文字を持たなかった昭和 百七十八(お仏壇のある生活)

 秋のお彼岸も終わったが、お彼岸つながりで書いてきたお仏壇の話題(「お彼岸に寄せて――お仏壇」「同、続き」)をもう少し。

 縷々述べてきたように、お仏壇というかご先祖の居場所がある生活は、母ミヨ子が生まれ育ち、結婚し子育てしていた鹿児島の農村ではしごく当たり前のことだった。当然乍ら、子供(わたし)たちもそれを自然なこととして育った。

 家の規模の大小はあっても、お仏壇はどの家も奥座敷、だが玄関の上がり框(あがりがまち)から見えるところにあった。

 地域の人びとどうしの往来が盛んで、出入り口に鍵をかける習慣もなかった時代――というより、引き戸は木製で内側からつっかい棒で戸締りすることはあっても、外から錠を付ける発想も習慣もなかった――、人びとは用事のあるなしにかかわらず、互いの家を気軽に訪問した。そもそも電話が普及する前は、直接会う、出向くしか、連絡の方法はなかったのだ。

 先方のお宅に着いたら、正式な用件のときはご挨拶の前にまず座敷に上がってお仏壇を拝む。先方のご先祖に敬意を表し無事に辿りつけたことに感謝する。お燈明まで灯すかどうかは用件や先方との関係に依ったが、久しぶりの訪問などのときは必ずお燈明を点しお線香を上げさせてもらった。この場合のお線香は持参するのではなく、もちろん先方のお宅のお仏壇に備えてあるものを拝借する。

 それからおもむろに客間に戻り、座布団の用意やお茶の支度がされた座卓に就いて、ひとしきりご挨拶や世間話をしてから、用件を切り出す、という流れだった。

 仏壇のお燈明をすぐ消すかどうかはそれぞれのお宅の習慣があるので、点けたままにしておき、あるじに確認してから消しにいく場合もあったし、消す習慣があると知っているお宅なら
「お燈明は消しましたけど(よかったですよね)」
と断ってから会話に入った。

 これらは、座敷に上がっての訪問の場合。

 立ち話ですむくらいの簡単な用事――回覧板を持ってきた、地域の寄り合いの伝達、ちょっとした伝言などなど――の場合は、玄関の上がり框のところから立ったままでお仏壇に向かって手を合わせて一礼するのが礼儀だった。

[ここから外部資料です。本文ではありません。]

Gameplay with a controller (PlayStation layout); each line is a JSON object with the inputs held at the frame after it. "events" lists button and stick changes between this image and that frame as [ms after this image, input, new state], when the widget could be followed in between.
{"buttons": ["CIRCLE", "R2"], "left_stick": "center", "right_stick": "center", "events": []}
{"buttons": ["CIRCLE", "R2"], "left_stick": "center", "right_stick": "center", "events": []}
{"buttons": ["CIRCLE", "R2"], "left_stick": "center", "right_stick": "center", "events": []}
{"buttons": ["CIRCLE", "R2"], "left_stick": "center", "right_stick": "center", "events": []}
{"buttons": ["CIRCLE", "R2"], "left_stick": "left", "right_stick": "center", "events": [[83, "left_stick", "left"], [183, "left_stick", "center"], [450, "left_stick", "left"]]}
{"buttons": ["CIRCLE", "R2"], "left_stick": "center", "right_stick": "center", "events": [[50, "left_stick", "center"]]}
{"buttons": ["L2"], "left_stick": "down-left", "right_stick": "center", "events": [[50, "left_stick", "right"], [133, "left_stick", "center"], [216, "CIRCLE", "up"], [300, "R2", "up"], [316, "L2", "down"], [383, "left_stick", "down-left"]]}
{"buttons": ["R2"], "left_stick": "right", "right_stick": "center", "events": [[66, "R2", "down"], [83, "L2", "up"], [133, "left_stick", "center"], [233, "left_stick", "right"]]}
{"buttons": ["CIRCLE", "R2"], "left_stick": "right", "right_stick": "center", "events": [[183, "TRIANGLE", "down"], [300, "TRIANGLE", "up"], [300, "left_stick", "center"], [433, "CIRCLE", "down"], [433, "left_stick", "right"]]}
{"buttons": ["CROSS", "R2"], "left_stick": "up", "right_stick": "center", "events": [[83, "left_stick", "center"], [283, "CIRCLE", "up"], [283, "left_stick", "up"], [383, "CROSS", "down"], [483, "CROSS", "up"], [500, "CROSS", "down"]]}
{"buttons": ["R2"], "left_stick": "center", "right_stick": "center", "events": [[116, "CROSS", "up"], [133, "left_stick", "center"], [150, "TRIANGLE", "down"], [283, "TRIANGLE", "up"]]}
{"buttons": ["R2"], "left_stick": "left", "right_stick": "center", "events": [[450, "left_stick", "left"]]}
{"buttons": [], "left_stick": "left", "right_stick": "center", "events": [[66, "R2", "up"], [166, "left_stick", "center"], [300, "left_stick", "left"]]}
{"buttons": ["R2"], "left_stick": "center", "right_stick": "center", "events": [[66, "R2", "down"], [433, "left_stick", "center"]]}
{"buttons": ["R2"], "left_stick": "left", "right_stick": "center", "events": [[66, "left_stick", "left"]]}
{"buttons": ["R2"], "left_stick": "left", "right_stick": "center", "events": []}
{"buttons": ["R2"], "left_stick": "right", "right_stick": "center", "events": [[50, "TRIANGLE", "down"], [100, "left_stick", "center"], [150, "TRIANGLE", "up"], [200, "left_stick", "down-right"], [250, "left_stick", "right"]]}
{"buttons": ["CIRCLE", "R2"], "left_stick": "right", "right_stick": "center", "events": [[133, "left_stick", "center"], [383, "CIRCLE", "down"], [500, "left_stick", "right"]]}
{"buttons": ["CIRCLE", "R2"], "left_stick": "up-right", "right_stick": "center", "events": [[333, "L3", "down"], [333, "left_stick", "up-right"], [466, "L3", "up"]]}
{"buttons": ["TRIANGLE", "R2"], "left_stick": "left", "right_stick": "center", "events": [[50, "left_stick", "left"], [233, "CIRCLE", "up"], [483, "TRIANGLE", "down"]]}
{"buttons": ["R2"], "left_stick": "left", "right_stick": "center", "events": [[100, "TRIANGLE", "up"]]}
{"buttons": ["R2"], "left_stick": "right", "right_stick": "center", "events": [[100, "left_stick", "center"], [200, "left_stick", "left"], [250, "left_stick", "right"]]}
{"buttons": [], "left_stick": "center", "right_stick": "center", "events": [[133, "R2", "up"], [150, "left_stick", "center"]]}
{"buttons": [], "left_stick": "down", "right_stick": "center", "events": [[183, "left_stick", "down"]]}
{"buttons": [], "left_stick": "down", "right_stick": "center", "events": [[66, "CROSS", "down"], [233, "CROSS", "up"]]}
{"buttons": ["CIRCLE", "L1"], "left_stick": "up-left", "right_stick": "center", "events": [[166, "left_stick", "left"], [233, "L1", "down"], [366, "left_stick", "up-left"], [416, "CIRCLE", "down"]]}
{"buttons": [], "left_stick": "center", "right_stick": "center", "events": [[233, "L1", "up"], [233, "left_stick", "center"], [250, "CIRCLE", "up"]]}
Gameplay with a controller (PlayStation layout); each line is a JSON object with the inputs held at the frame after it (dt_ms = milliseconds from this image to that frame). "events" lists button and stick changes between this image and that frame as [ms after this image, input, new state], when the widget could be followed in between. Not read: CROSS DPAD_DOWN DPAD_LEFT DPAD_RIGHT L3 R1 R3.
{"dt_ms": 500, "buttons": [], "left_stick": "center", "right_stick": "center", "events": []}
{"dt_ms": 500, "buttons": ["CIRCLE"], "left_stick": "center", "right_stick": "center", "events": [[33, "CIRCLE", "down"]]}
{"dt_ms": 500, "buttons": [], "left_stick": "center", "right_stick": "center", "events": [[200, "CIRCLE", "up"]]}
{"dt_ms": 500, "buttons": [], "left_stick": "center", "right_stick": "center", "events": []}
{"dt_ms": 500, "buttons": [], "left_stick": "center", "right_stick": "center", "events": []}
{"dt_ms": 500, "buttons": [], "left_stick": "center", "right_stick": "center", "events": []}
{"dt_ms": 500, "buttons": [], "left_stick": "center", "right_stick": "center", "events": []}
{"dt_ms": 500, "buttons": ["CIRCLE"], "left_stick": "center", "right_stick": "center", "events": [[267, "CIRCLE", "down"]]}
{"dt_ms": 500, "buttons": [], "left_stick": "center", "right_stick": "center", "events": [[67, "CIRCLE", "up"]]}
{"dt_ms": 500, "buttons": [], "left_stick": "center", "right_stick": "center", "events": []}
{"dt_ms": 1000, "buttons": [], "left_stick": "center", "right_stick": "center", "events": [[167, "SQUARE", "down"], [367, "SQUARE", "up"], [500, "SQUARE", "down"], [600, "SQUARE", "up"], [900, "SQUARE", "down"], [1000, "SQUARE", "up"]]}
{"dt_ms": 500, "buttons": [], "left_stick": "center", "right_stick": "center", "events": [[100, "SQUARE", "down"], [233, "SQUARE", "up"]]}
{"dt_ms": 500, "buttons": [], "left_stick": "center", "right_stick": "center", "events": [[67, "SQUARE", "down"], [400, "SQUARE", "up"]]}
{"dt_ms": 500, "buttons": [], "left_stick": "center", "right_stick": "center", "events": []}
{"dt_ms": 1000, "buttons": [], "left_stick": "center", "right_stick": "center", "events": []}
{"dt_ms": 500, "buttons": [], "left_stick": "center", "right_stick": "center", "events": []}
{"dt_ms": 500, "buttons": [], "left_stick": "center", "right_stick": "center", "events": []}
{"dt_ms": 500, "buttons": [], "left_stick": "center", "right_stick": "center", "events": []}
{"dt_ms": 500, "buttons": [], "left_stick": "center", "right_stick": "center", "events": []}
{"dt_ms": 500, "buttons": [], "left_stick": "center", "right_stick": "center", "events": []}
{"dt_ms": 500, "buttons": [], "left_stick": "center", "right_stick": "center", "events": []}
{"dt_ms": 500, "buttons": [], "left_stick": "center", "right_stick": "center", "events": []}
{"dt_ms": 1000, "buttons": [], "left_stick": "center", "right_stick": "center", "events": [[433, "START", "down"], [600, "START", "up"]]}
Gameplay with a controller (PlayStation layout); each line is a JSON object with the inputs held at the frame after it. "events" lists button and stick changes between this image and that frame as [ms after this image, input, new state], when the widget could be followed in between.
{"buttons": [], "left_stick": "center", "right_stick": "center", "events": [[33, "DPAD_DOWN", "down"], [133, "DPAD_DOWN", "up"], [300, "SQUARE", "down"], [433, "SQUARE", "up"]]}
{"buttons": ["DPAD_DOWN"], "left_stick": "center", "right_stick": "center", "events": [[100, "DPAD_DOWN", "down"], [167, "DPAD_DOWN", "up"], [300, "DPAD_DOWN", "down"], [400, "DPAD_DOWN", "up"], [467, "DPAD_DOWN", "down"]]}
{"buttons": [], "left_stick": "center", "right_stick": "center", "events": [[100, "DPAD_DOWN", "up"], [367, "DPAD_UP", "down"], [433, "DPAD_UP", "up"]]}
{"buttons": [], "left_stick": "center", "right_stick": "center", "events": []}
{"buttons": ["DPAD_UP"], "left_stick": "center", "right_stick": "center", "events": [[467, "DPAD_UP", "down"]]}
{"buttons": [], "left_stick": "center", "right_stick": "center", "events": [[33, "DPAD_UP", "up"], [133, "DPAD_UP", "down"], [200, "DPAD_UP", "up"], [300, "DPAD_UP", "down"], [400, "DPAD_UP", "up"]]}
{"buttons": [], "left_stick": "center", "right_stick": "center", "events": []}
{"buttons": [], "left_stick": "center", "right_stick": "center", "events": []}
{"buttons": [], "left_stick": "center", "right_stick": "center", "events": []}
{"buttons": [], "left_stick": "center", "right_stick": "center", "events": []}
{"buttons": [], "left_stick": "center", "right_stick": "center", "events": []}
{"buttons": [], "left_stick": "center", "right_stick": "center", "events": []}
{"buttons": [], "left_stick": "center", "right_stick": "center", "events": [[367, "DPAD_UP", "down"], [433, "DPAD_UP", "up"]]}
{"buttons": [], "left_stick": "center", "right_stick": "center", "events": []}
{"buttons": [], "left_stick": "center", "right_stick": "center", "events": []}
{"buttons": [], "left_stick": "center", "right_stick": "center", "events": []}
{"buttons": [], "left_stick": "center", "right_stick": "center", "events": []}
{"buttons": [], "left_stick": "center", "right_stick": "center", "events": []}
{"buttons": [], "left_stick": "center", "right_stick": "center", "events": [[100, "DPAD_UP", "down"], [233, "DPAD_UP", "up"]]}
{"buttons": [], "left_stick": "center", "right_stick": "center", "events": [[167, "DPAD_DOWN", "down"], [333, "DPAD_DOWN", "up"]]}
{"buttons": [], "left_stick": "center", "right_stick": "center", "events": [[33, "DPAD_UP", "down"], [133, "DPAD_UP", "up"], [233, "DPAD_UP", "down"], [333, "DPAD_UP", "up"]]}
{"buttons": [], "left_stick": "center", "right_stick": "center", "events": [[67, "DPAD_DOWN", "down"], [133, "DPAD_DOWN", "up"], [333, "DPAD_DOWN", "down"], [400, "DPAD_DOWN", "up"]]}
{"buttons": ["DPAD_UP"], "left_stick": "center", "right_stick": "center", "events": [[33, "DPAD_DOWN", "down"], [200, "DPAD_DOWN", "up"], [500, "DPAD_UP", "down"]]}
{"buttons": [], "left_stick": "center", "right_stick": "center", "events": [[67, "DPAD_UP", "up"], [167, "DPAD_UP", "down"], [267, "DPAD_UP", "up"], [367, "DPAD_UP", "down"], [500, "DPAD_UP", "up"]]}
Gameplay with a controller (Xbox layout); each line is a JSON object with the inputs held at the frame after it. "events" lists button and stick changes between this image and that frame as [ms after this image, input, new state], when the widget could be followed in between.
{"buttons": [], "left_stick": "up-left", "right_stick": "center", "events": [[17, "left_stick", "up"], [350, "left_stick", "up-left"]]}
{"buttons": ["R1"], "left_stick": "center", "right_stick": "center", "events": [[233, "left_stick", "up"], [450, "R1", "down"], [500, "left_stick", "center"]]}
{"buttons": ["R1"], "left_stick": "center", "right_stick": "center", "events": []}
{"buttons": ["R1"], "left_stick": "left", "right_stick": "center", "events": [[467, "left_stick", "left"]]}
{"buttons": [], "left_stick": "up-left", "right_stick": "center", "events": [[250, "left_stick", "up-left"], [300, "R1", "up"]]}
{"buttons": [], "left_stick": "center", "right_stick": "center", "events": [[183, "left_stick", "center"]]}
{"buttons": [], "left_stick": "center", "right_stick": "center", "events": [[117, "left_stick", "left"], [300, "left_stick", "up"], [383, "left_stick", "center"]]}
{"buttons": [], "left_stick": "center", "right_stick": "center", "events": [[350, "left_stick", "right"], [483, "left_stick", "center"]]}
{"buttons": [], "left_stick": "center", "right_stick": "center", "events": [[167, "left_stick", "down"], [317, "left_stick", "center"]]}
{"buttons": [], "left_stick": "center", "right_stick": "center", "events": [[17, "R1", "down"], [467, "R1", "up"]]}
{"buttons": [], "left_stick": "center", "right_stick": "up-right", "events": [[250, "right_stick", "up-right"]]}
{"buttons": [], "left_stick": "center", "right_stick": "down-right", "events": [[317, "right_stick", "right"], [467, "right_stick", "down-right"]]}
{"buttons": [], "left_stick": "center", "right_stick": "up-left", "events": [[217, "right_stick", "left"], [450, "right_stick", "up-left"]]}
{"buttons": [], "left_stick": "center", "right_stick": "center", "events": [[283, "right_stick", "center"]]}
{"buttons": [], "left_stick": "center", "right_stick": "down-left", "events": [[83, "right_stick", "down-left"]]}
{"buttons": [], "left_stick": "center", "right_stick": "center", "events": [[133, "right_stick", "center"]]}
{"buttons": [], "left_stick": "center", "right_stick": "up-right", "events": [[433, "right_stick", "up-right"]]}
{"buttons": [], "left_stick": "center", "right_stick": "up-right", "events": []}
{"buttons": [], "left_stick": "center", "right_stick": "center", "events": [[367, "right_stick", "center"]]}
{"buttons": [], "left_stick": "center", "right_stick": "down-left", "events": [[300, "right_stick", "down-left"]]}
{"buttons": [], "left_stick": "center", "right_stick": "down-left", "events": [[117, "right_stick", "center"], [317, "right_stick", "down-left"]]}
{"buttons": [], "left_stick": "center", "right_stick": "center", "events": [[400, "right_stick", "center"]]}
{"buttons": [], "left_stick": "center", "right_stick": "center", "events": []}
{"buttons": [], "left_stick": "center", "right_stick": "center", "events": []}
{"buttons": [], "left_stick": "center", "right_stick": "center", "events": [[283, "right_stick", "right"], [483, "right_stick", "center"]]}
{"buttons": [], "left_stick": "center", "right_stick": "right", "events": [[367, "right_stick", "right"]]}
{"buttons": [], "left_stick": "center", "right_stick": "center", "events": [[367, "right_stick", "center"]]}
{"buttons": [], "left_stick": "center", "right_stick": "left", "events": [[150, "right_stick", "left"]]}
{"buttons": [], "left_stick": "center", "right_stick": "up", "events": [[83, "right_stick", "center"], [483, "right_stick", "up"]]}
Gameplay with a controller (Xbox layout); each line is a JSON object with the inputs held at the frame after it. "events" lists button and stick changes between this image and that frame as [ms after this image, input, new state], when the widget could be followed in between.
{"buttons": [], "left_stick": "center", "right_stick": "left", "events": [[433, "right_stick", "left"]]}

 つまり、お仏壇――ご先祖と言い換えてもいい――は自分の家もよその家も同じように敬い、身近に感じるものだったのだ。

 よその家のお仏壇を拝むと、作りや豪華さ、ひらたく言うとお金がかかっているかそうでもないかや、ふだんの手入れ、どんなものをお供えしているか、何よりお仏壇大事にしているかあるいはそうでもないかが子供にもわかって、興味深かった。

 農村でも主婦たちがパートに出るようになり、昼間不在の家がほとんどになった今、事前の「アポイント」なしによそのお宅に出向く人は皆無に近づき、玄関先からでもお仏壇を拝む習慣も希薄になっていることだろう。

 時代の流れと言えばそれまでだが、身近にご先祖様を感じることは、自分がしっかり立っていくためにも大切なことだと思うが、こんなことは昭和の繰り言かもしれない。